Data shown START

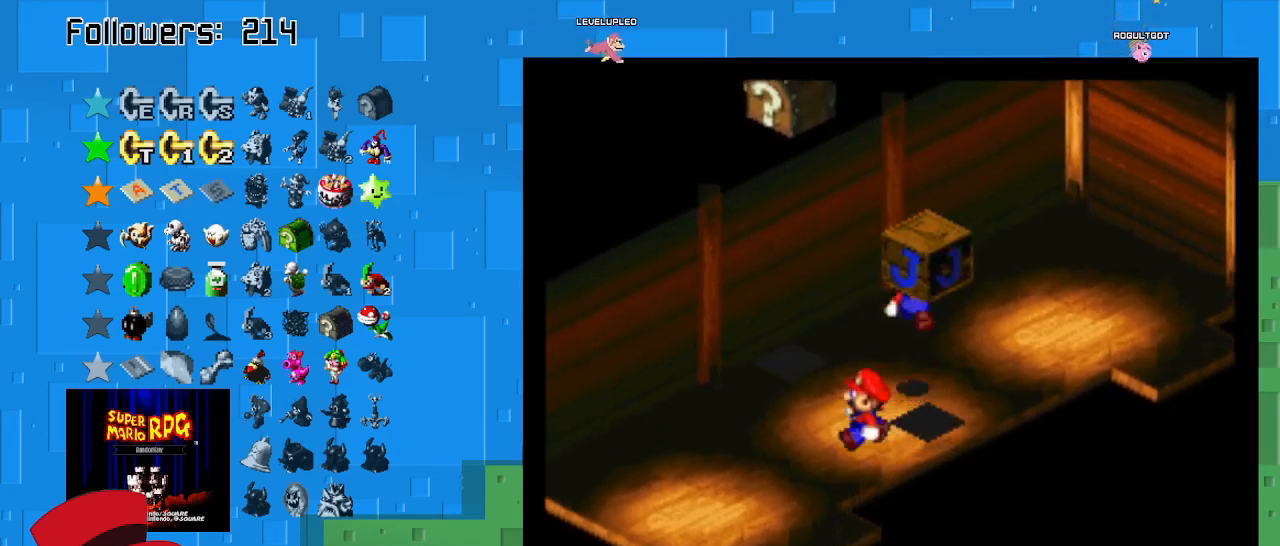
{"buttons": ["SQUARE"], "left_stick": "left", "right_stick": "center", "events": [[333, "left_stick", "left"]]}
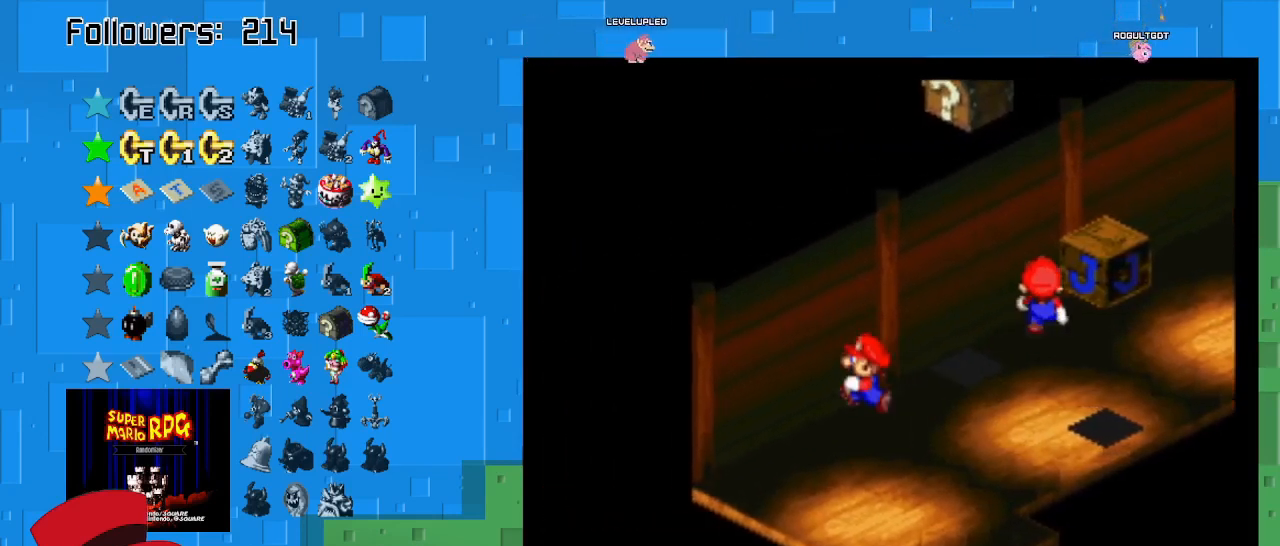
{"buttons": ["SQUARE"], "left_stick": "up-right", "right_stick": "center", "events": [[233, "left_stick", "center"], [400, "left_stick", "up-right"]]}
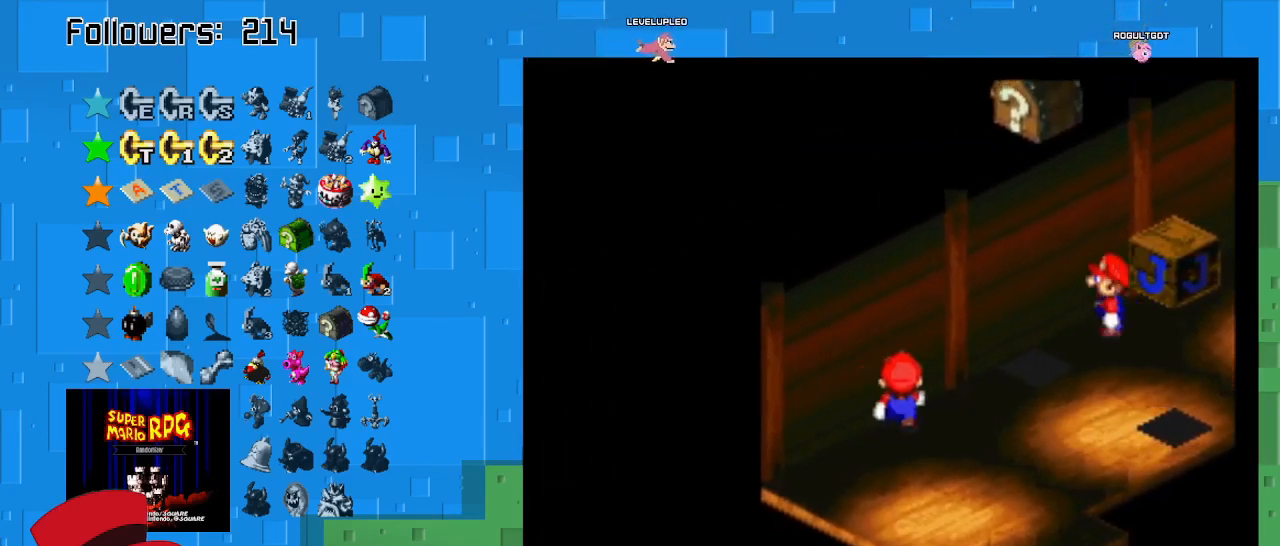
{"buttons": ["SQUARE"], "left_stick": "center", "right_stick": "center", "events": [[100, "CROSS", "down"], [233, "left_stick", "up"], [333, "CROSS", "up"], [433, "left_stick", "center"]]}
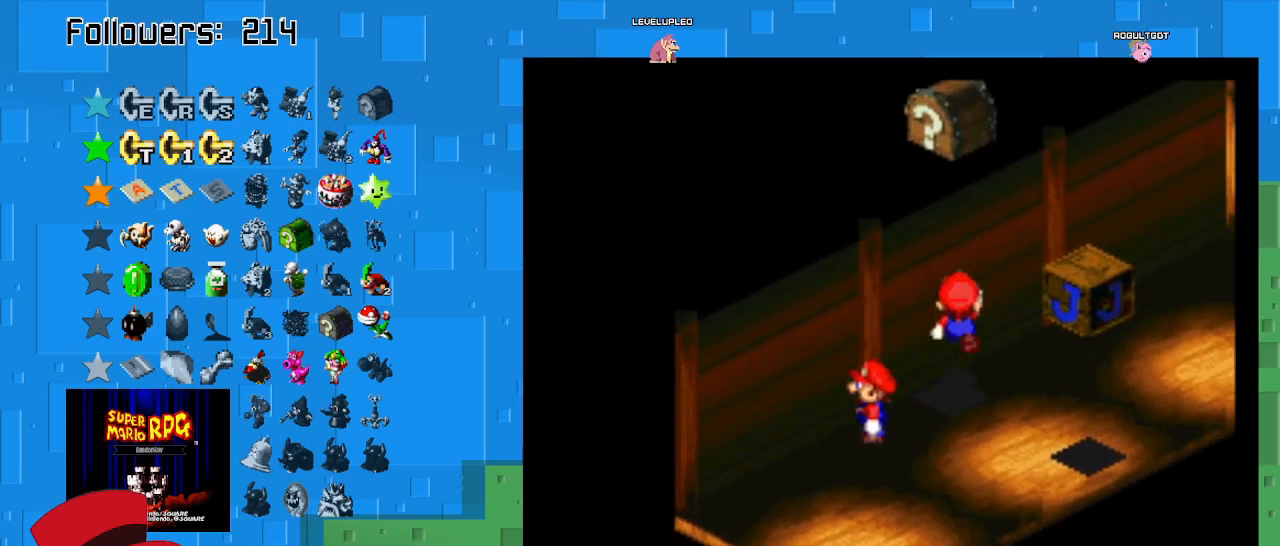
{"buttons": ["CROSS", "SQUARE"], "left_stick": "left", "right_stick": "center", "events": [[300, "CROSS", "down"], [367, "left_stick", "left"]]}
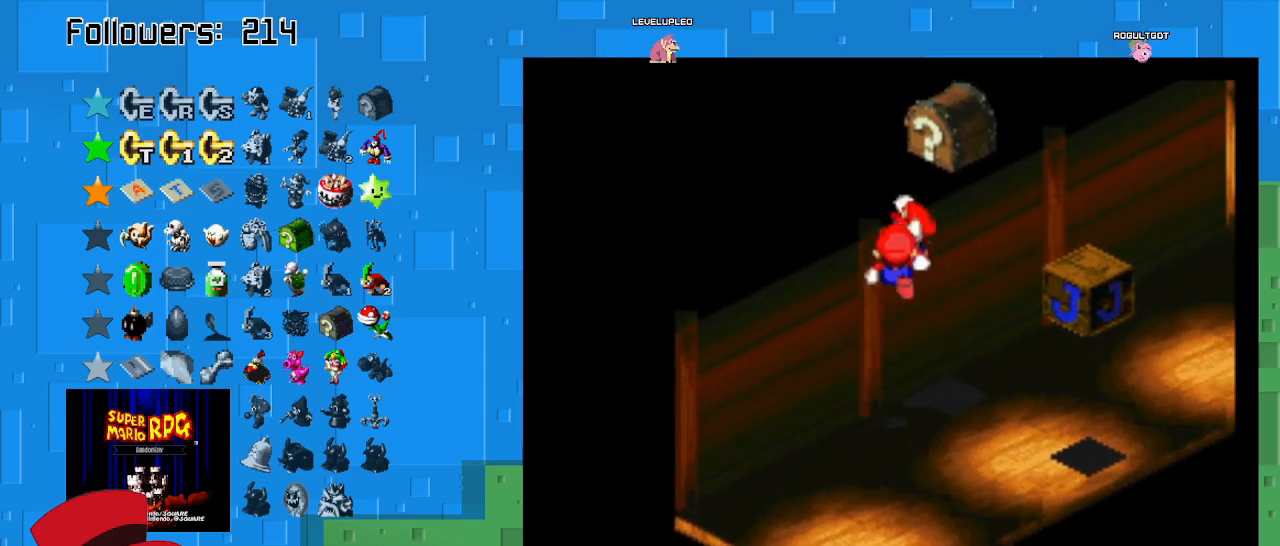
{"buttons": ["SQUARE"], "left_stick": "up-right", "right_stick": "center", "events": [[33, "CROSS", "up"], [33, "left_stick", "center"], [467, "left_stick", "up-right"]]}
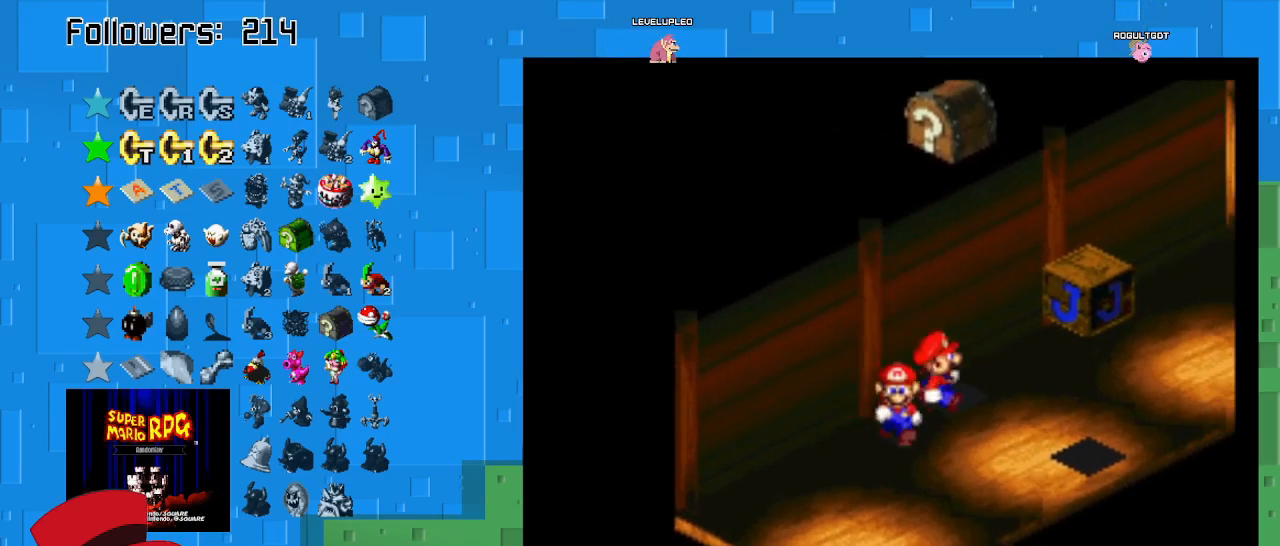
{"buttons": ["SQUARE"], "left_stick": "up-right", "right_stick": "center", "events": []}
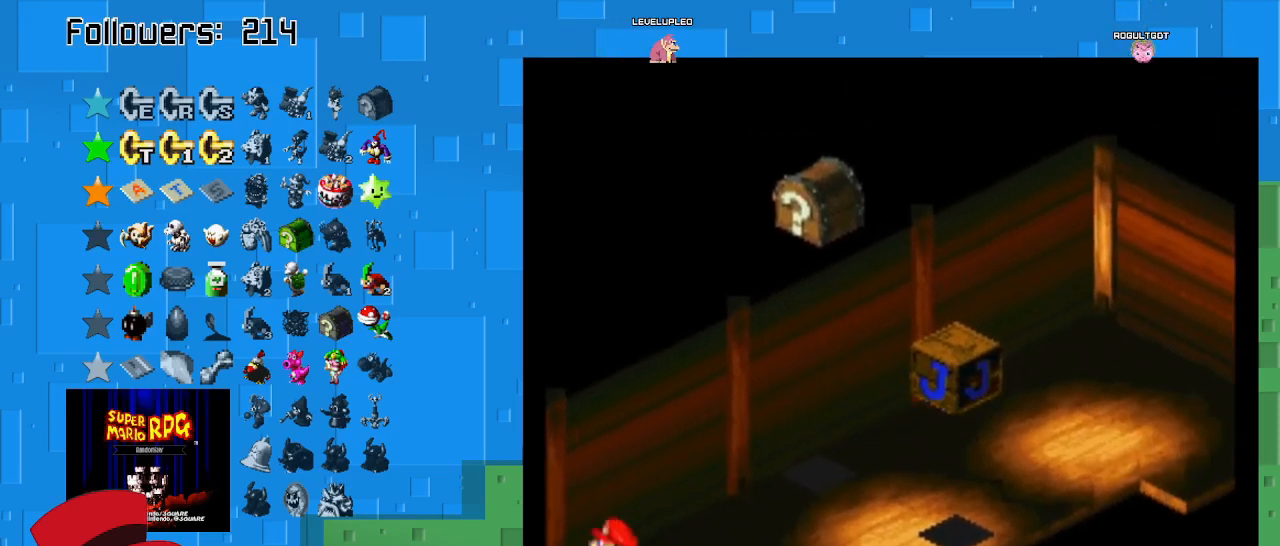
{"buttons": ["SQUARE"], "left_stick": "left", "right_stick": "center", "events": [[33, "left_stick", "up"], [200, "left_stick", "up-left"], [300, "left_stick", "left"]]}
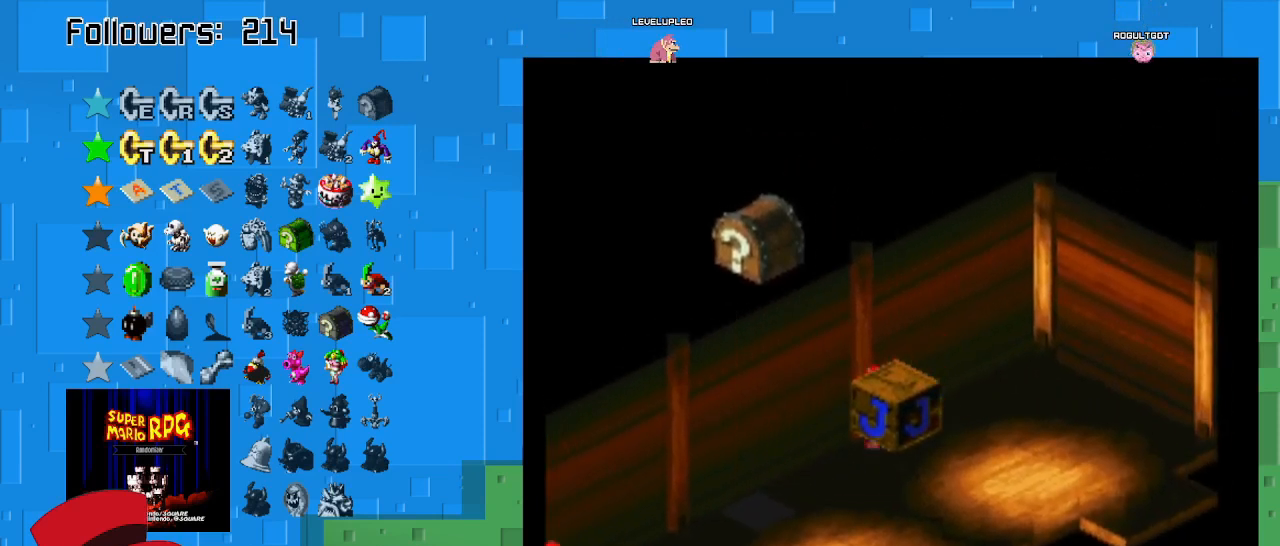
{"buttons": ["CROSS", "SQUARE"], "left_stick": "left", "right_stick": "center", "events": [[133, "CROSS", "down"]]}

Data shown END

Exercise description
Print every line of the data exactly. Pictures do not belong in the copy.

Response
{"buttons": ["SQUARE"], "left_stick": "left", "right_stick": "center", "events": [[333, "left_stick", "left"]]}
{"buttons": ["SQUARE"], "left_stick": "up-right", "right_stick": "center", "events": [[233, "left_stick", "center"], [400, "left_stick", "up-right"]]}
{"buttons": ["SQUARE"], "left_stick": "center", "right_stick": "center", "events": [[100, "CROSS", "down"], [233, "left_stick", "up"], [333, "CROSS", "up"], [433, "left_stick", "center"]]}
{"buttons": ["CROSS", "SQUARE"], "left_stick": "left", "right_stick": "center", "events": [[300, "CROSS", "down"], [367, "left_stick", "left"]]}
{"buttons": ["SQUARE"], "left_stick": "up-right", "right_stick": "center", "events": [[33, "CROSS", "up"], [33, "left_stick", "center"], [467, "left_stick", "up-right"]]}
{"buttons": ["SQUARE"], "left_stick": "up-right", "right_stick": "center", "events": []}
{"buttons": ["SQUARE"], "left_stick": "left", "right_stick": "center", "events": [[33, "left_stick", "up"], [200, "left_stick", "up-left"], [300, "left_stick", "left"]]}
{"buttons": ["CROSS", "SQUARE"], "left_stick": "left", "right_stick": "center", "events": [[133, "CROSS", "down"]]}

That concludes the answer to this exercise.